Читаем The Beasts of Clawstone Castle полностью

When they got to London they checked into the largest, glitziest hotel in the city and the next day they took a taxi to the largest, glitziest department store, where they bought two long satin wedding dresses and some jars of tomato ketchup. Then they went to a shop which supplied schools and hospitals with specimens for anatomy lessons, and bought half a dozen skeletons.

‘The biggest you’ve got,’ said Lord Trembellow.

After that they looked at rats in a pet shop but they were white and not suitable, so they got the address of a man who trained animals for films and television and he agreed to bring two stunt rats up to Trembellow. Hiring actors to pretend to be the ghosts was easy enough – actors are so often out of work that they will do anything for money – and a man who supplied circuses with their acts said he would try to send them a sawn-up girl.

‘What about the Severed Feet?’ asked Olive. ‘We could ask in a hospital if they could spare any.’

But her father said they wouldn’t bother. ‘We’ve got enough here to scare the living daylights out of everyone.’

When they got back to Trembellow they got to work, but their preparations did not go smoothly. The actor who was supposed to be Ranulf de Torqueville took one look at the rats and fainted and they had to use inflatable rats instead. The two bloodstained brides hated each other on sight, and the sawn-in-half girl got tonsillitis and never turned up at all. To make up for this they ordered another dozen skeletons and got the most expensive computer firm they could find to set the skeletons dancing and leering and leaping out of cupboards.

‘It’ll be all right on the night,’ said Lord Trembellow. ‘It better be, after the money we’ve spent.’

But it wasn’t. The actor who was pretending to be Ranulf was fond of jewellery and as he tore open his shirt, his uncut garnet ring caught on the front rat’s rubber back, causing the animal to deflate with a sad squeak. As the visitors filed past the bloodstained brides, the first bride dug her elbows into her rival, who stumbled forward, causing the bottle of tomato ketchup she had hidden in her bra to fall out and spatter the white shoes of a Mrs Price from Barnsley, who was not amused.

Which left the skeletons. They began well, jumping and clacking and leering and gibbering – but the most expensive computer experts are not always the best. The skeletons danced faster and faster still – there was a high-pitched whining noise, then a whirring … and a jumble of tangled bones came crashing to the floor.
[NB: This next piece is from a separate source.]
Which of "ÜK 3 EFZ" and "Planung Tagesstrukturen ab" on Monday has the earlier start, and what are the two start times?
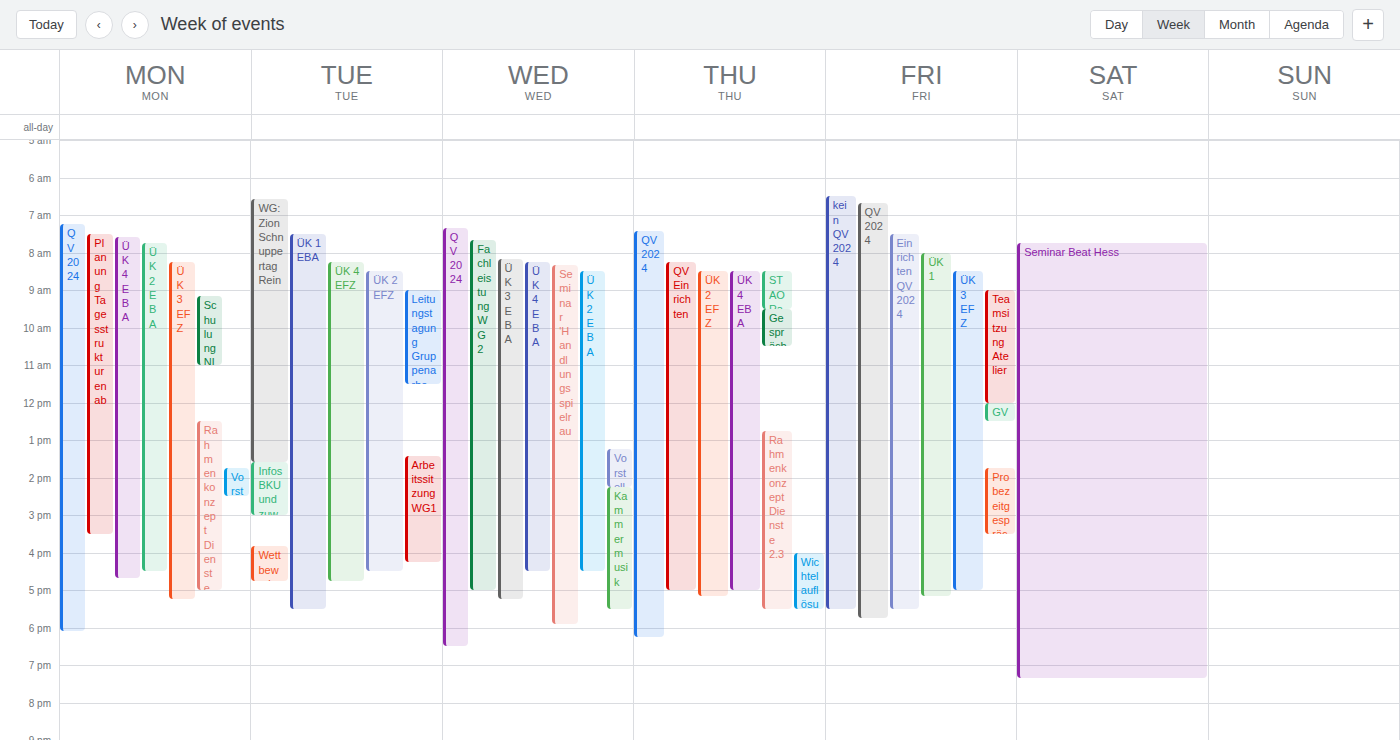
"Planung Tagesstrukturen ab" 7:30 AM; "ÜK 3 EFZ" 8:15 AM.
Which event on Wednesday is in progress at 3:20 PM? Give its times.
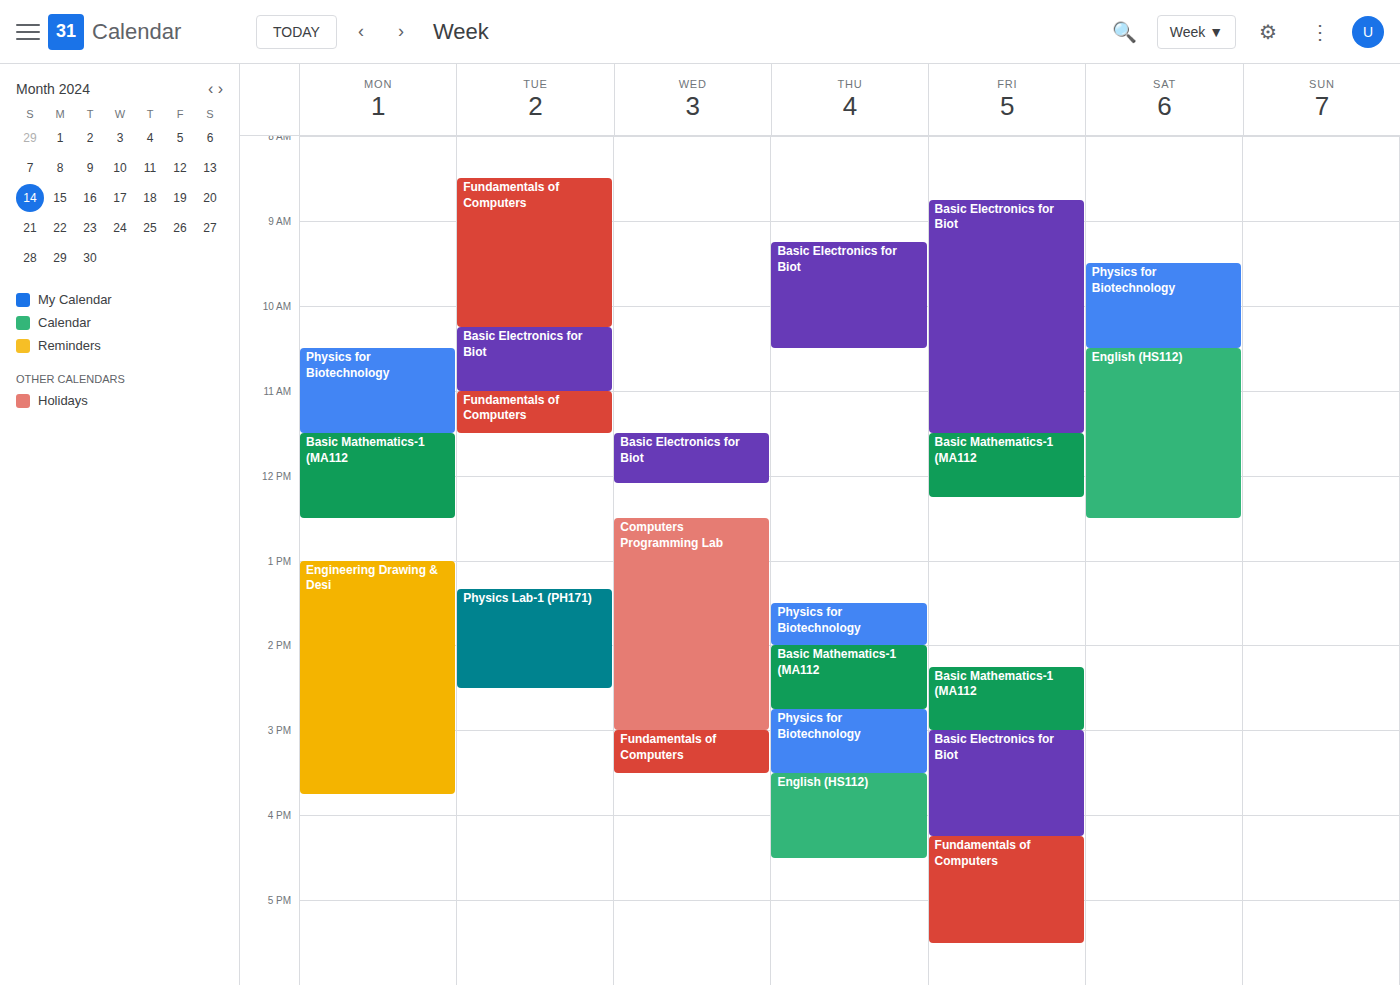
"Fundamentals of Computers", 3:00 PM to 3:30 PM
It was unfortunate that the bones were carefully labelled in blue ink for the schools who had ordered them for their studies. A skeleton labelled ‘Property of St Oswald’s College of Further Education’ is not really a very frightening sight.

‘I don’t understand it,’ said Lord Trembellow angrily when the visitors had gone off, jeering and scoffing. ‘Why do the ghosts work at Clawstone and not here?’

Lady Trembellow was lying on the sofa with a hot water bottle on her stomach.

‘Perhaps the Clawstone ghosts are real?’ she suggested timidly.

‘Don’t be ridiculous, Phyllis,’ snapped her husband.

It was time he sent her off for some more repair work, he thought. Maybe an implant on her lips to give her a bit of a pout. She still didn’t look the way his wife should look.

As for Olive, she looked at her mother with contempt, because she always found it difficult to understand that she herself, who was so clever, had been born to a woman who was completely foolish. A woman who thought that ghosts could possibly exist.









CHAPTER FOURTEEN

It began like all the summer days at Clawstone since the coming of the ghosts. The children went up to the nursery to say good morning and then all of them went to sit on the wall and look across the park and plan their day.

This particular day promised to be an exceptionally beautiful one, with mist in the valley and a clear pale sky.

‘I was a bit silly, buying wellington boots,’ said Madlyn.

The cattle had become so used to the children that they grazed right under the wall or dozed in the shade of the overhanging elm. The youngest calf, the one that Rollo had seen being born, would look up and twitch his ears when Rollo called down to him.

‘I’m sure I could tame him,’ said Rollo, but he kept to his great-uncle’s rule and did not go into the park alone. ‘In any case they shouldn’t be tamed,’ he said. ‘They have to be wild and free.’

Sunita, of course, could float down into the fields whenever she wanted to, and when she came the cattle just lifted their heads for a moment and went on grazing. Only the oldest cow, the one with the scars and the crumpled horn, limped after her and waited for a special word.

The whole village seemed to share in the happiness of the castle. More visitors to the castle meant more visitors to the hotels and the pubs and the shops, but it wasn’t just that. Ned had been right when he told Madlyn that the cattle who had been saved belonged to everyone.